======== Texte de la page

La grippe de… 1889     
Jean Deleuze    
Jeudi 17 Septembre 2009 10:20 
Difficile de ne pas évoquer la grippe A dans un éditorial de cette rentrée, et surtout d’écrire à ce propos quelque chose qui ne sera pas démenti à parution, tant les données sur ce sujet ne cessent de se modifier. Car le premier enseignement de l’épidémie réside déjà dans ce paradoxe: si les connaissances à son sujet évoluent si vite, c’est d’une part parce que, comme l’affirme la directrice générale de l’OMS, «le virus H1N1 voyage à une vitesse incroyable», mais aussi et surtout parce que nous sommes capables de nous en apercevoir grâce à la sophistication de nos moyens de surveillance et d’information. Pour la première fois dans l’histoire de l’humanité, nous analysons «en direct» l’évolution brutale d’une pandémie virale de grande ampleur. L’autre paradoxe est que si nous sommes capables de si bien analyser cette épidémie (et, espérons-nous, d’y faire face), c’est que, hantés par le spectre de la grippe espagnole de 1918, nous nous étions préparés à affronter un autre virus grippal, H5N1, a priori bien plus redoutable. Avec notre actuel H1N1 (un «arrière-petit-fils» du virus de 1918), nous avons droit à une répétition générale qui, même si elle paraît excessive à beaucoup, n’est peut-être pas forcément inutile compte tenu de ce qui se passera peut-être un jour, avec un agent infectieux autrement plus méchant.

En attendant, cette première pandémie virale du XXIe siècle suscite un effort de recherche qui a permis déjà de bien comprendre l’histoire du virus H1N1 depuis la grippe de 1918. Pour la période antérieure, on ne possède aucun élément qui permettrait d’en savoir plus, mais il suffit de lire l’abondante littérature publiée, il y a juste un siècle pour réaliser combien la peur de la grippe n’est pas nouvelle.1, 2 Au tout début du XXe siècle, la hantise était de revoir la grippe de… 1889, une grippe dont les observateurs avaient noté la rapidité de progression «égale à celle des transports. Si elle a mis 6 mois pour franchir la distance de Boukhara à Saint-Pétersbourg, il ne lui a fallu que 6 semaines pour arriver de cette ville à Paris. Importée dans les grands centres par les trains express, elle s’est fait ensuite véhiculer dans les petites villes par les trains omnibus et les diligences.» Voici encore comment la grippe s’abattit sur Paris: «C’est le 17 novembre 1889 qu’apparurent à Paris les premiers cas. À partir du 26 novembre, un grand nombre d’employés du magasin de nouveautés Le Louvre furent atteints.» Le 10 décembre, 670 employés étaient absents sur 3 000, au début «l’épidémie n’entraîna d’abord d’autre suite fâcheuse qu’une incapacité de travail de 4 à 5 jours.» Mais vers le 15 décembre, elle devint meurtrière, tuant en 1 mois et demi 5 000 Parisiens. Sous l’influence récente des pastoriens, l’épidémie de 1889 fut l’occasion pour la première fois d’intenses investigations microbiologiques. Si l’on comprit rapidement que les pneumocoques, streptocoques ou staphylocoques observés dans les prélèvements n’étaient pas les agents spécifiques de la grippe, «mais tenaient sous leur dépendance la plupart de ses complications», on se fourvoya à propos d’un bacille isolé par l’Allemand Pfeiffer qui fut pendant de longues années considéré comme l’agent pathogène responsable.

De quoi penser que, si la situation actuelle est inédite, elle reste malgré tout aussi d’un assez grand classicisme…

1. Galliard L. La grippe. J.-B. Baillière. Paris, 1898.
2. Netter A. Grippe. J.-B. Baillière. Paris, 1913.

================
======== Enregistrements de données

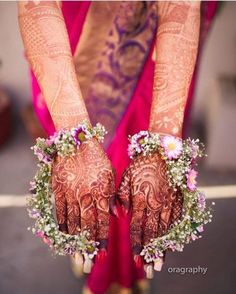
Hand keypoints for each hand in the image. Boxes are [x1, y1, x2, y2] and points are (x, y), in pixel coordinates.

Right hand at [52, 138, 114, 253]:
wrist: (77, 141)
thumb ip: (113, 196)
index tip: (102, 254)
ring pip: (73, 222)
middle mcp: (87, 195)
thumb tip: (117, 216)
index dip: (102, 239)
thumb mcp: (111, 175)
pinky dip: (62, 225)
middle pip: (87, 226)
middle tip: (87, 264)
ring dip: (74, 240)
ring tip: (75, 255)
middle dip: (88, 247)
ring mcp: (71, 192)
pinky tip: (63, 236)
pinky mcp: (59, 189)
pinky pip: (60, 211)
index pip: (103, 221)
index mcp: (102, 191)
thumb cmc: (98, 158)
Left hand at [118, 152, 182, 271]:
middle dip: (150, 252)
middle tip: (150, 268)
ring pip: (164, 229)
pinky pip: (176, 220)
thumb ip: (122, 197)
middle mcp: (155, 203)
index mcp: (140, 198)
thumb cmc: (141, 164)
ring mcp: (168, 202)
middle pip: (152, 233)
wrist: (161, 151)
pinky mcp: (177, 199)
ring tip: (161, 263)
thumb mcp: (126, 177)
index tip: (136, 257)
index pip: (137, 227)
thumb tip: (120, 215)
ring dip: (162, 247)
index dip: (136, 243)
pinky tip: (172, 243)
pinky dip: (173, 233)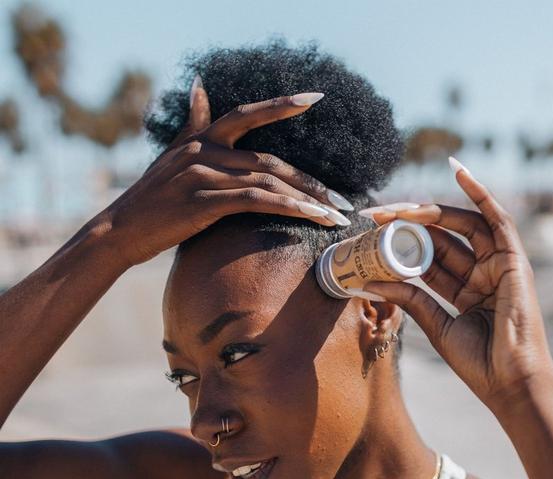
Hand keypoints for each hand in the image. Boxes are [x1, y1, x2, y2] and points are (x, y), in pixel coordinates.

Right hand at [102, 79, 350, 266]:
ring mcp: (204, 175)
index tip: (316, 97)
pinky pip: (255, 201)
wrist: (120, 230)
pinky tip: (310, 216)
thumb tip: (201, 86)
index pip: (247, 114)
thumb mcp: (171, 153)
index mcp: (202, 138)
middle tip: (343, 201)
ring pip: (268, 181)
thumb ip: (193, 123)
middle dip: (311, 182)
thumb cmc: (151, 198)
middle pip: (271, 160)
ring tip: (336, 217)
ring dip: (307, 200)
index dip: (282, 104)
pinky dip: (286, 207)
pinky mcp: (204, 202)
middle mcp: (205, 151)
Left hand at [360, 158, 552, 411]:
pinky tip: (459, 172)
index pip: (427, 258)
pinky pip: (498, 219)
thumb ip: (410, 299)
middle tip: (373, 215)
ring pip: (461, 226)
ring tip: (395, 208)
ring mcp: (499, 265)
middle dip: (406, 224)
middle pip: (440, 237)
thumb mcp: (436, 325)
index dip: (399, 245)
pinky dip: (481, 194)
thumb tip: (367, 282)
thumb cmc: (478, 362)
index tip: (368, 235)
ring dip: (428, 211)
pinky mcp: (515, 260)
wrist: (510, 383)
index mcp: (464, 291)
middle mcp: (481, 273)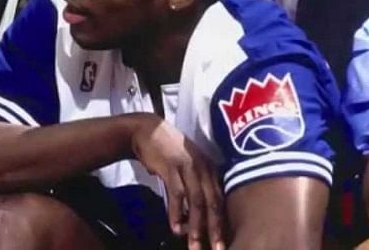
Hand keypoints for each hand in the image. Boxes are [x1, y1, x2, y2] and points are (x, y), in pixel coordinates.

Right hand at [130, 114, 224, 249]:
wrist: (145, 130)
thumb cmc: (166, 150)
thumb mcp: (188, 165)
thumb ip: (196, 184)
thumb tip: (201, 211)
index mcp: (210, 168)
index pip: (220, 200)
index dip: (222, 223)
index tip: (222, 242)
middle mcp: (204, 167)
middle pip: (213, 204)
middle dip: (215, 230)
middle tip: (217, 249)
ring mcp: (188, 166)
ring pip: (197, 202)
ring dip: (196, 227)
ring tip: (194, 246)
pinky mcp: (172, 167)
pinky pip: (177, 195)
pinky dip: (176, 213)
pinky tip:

================

Énoncé de la tâche » Réécrivez tout ce qui va de «De quoi penser» jusqu'à «Baillière. Paris, 1913.» dans le texte sur la grippe de 1889, en remplaçant «classicisme» par «banalité».

Zone de réponse »
De quoi penser que, si la situation actuelle est inédite, elle reste malgré tout aussi d’un assez grand banalité…

1. Galliard L. La grippe. J.-B. Baillière. Paris, 1898.
2. Netter A. Grippe. J.-B. Baillière. Paris, 1913.